**Quoted text**

** BEGIN **

Definitely Celsius! But no no, you can take it all, or at least 70% of it.  Cmooooon, I won't see 0C/32F until like... April.


----------



## SOOOSKA (Nov 13, 2012)

Wow Brandy what a trip. I guess I should log onto RO more so i know what's going on.

Glad your bunnies are doing ok under Hubbies care. 

Look forward to seeing your pictures.

Susan


----------



## MiniLopHop (Nov 13, 2012)

Today was sunny and so beautiful! We went to an area of Teliviv today that twice a week has all the artists set up tables to sell their wares. It was incredible to see what they make. I will add pictures of everything I bought when I upload them. My coworker took me and drove around a little so I could take photos. 

Tonight we are going to Jaffa, which has a lot of history, a very old port. Tomorrow night I am just going to the mall. I have to find a large bookstore to get a chess book in Hebrew for my husband. Then Thursday before I go I have the afternoon free so we are going to Jerusalem. 

This has been a totally incredible trip! Work has been extremely productive and getting in time for fun. I do miss my husband and all the "kids". It has been a long week and will be nice to get my snugglies again.


----------



## gmas rabbit (Nov 14, 2012)

** END **

**Data records**
** BEGIN **

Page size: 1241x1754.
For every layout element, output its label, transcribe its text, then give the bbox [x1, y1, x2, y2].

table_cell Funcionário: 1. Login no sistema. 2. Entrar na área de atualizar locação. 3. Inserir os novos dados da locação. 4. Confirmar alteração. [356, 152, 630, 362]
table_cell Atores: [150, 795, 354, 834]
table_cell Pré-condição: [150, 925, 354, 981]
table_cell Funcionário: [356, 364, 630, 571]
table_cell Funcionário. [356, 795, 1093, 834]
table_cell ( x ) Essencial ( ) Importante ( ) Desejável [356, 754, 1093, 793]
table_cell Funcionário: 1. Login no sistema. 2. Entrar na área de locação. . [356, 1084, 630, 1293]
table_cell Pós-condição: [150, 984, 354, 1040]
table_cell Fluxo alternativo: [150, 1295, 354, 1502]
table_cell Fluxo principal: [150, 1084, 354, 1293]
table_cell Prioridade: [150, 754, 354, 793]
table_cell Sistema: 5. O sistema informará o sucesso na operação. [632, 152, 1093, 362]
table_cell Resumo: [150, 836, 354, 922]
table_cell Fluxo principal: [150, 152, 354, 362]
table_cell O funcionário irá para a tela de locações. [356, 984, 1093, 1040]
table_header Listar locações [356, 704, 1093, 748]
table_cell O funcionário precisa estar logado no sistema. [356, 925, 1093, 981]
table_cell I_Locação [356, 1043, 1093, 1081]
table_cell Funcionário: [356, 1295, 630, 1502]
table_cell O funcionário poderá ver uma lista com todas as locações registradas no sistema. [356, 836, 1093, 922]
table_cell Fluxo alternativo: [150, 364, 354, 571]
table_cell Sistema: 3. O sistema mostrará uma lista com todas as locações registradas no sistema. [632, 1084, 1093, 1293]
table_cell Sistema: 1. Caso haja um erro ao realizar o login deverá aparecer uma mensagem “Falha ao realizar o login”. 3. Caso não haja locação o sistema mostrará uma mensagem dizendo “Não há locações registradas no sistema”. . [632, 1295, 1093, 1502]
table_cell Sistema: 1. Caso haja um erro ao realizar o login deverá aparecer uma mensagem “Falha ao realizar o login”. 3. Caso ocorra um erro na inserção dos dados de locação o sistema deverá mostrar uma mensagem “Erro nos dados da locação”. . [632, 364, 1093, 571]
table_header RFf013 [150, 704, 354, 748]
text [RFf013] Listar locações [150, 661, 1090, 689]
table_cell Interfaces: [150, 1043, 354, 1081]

** END **
** BEGIN **

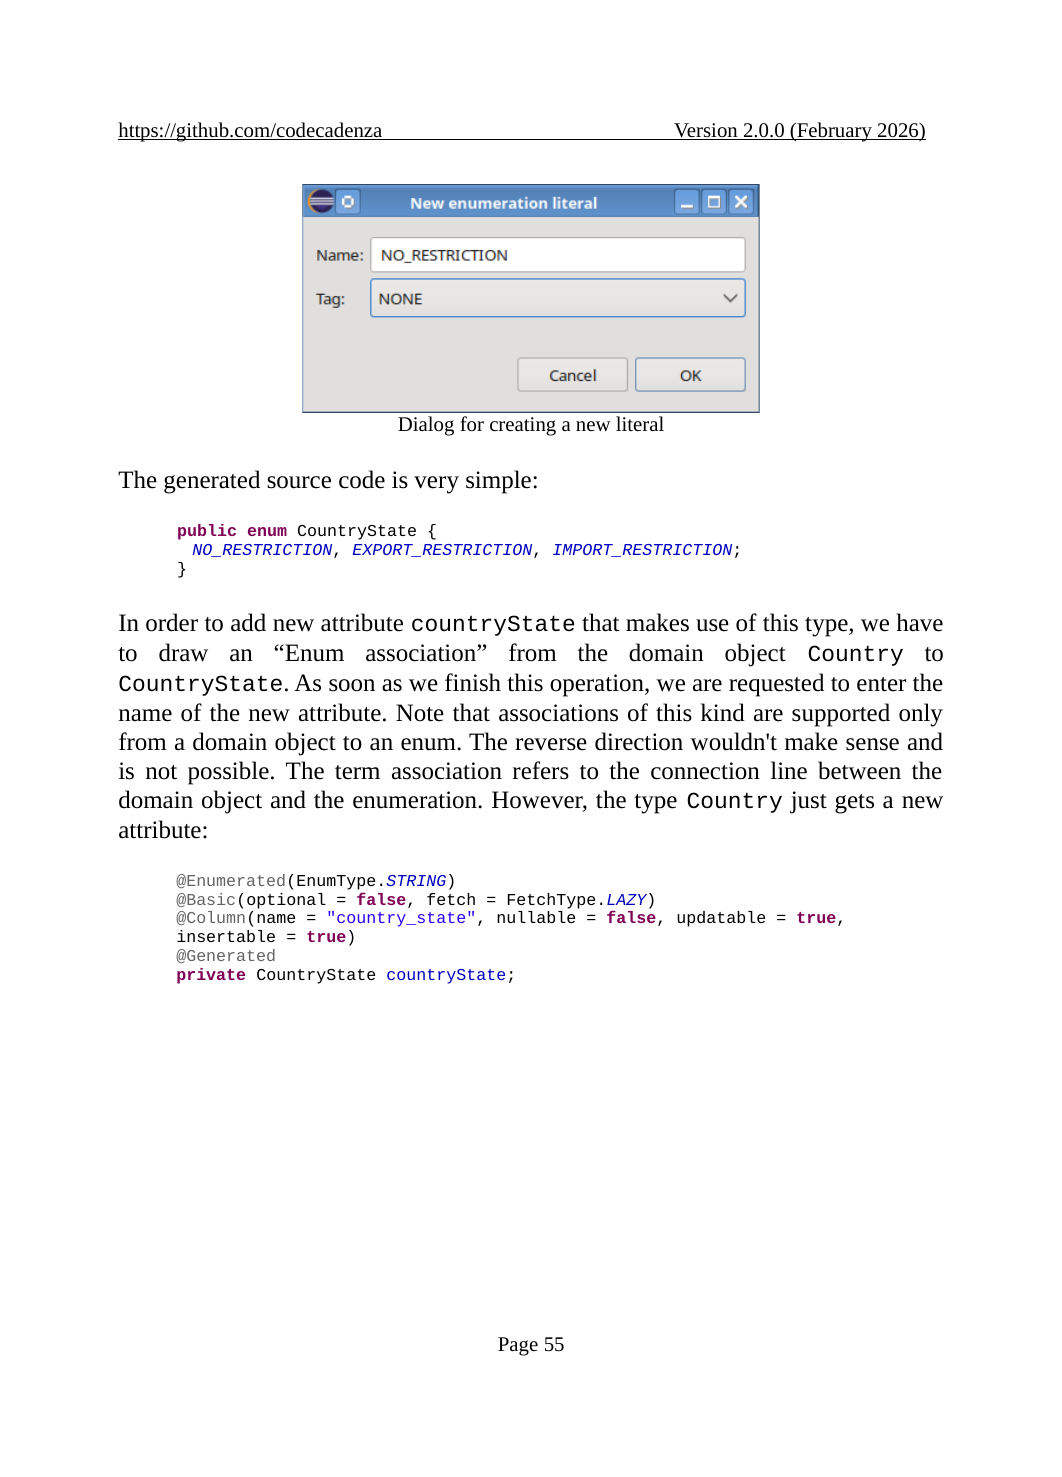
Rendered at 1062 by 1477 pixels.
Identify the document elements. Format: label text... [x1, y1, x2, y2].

** END **

**Problem requirements**
Reproduce word for word the stretch of the forum thread from "This has been" through "(Nov 14, 2012)". The data come from a separate source and are unrelated to the forum thread.

**Task answer**
This has been a totally incredible trip! Work has been extremely productive and getting in time for fun. I do miss my husband and all the "kids". It has been a long week and will be nice to get my snugglies again.


----------



## gmas rabbit (Nov 14, 2012)